→ **Work request**:
Quote the text lines from the records below word for word, omitting the pictures.

Records supplied Start Marker

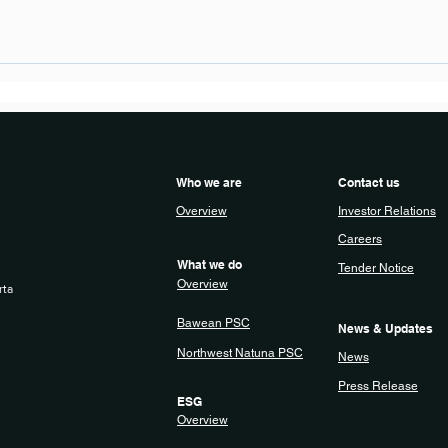
Who we are
Contact us
Overview
Investor Relations
Careers
What we do
Tender Notice
Overview
rta
Bawean PSC
News & Updates
Northwest Natuna PSC
News
Press Release
ESG
Overview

Records supplied End Marker

→ **Answer section**:
Who we are
Contact us
Overview
Investor Relations
Careers
What we do
Tender Notice
Overview
rta
Bawean PSC
News & Updates
Northwest Natuna PSC
News
Press Release
ESG
Overview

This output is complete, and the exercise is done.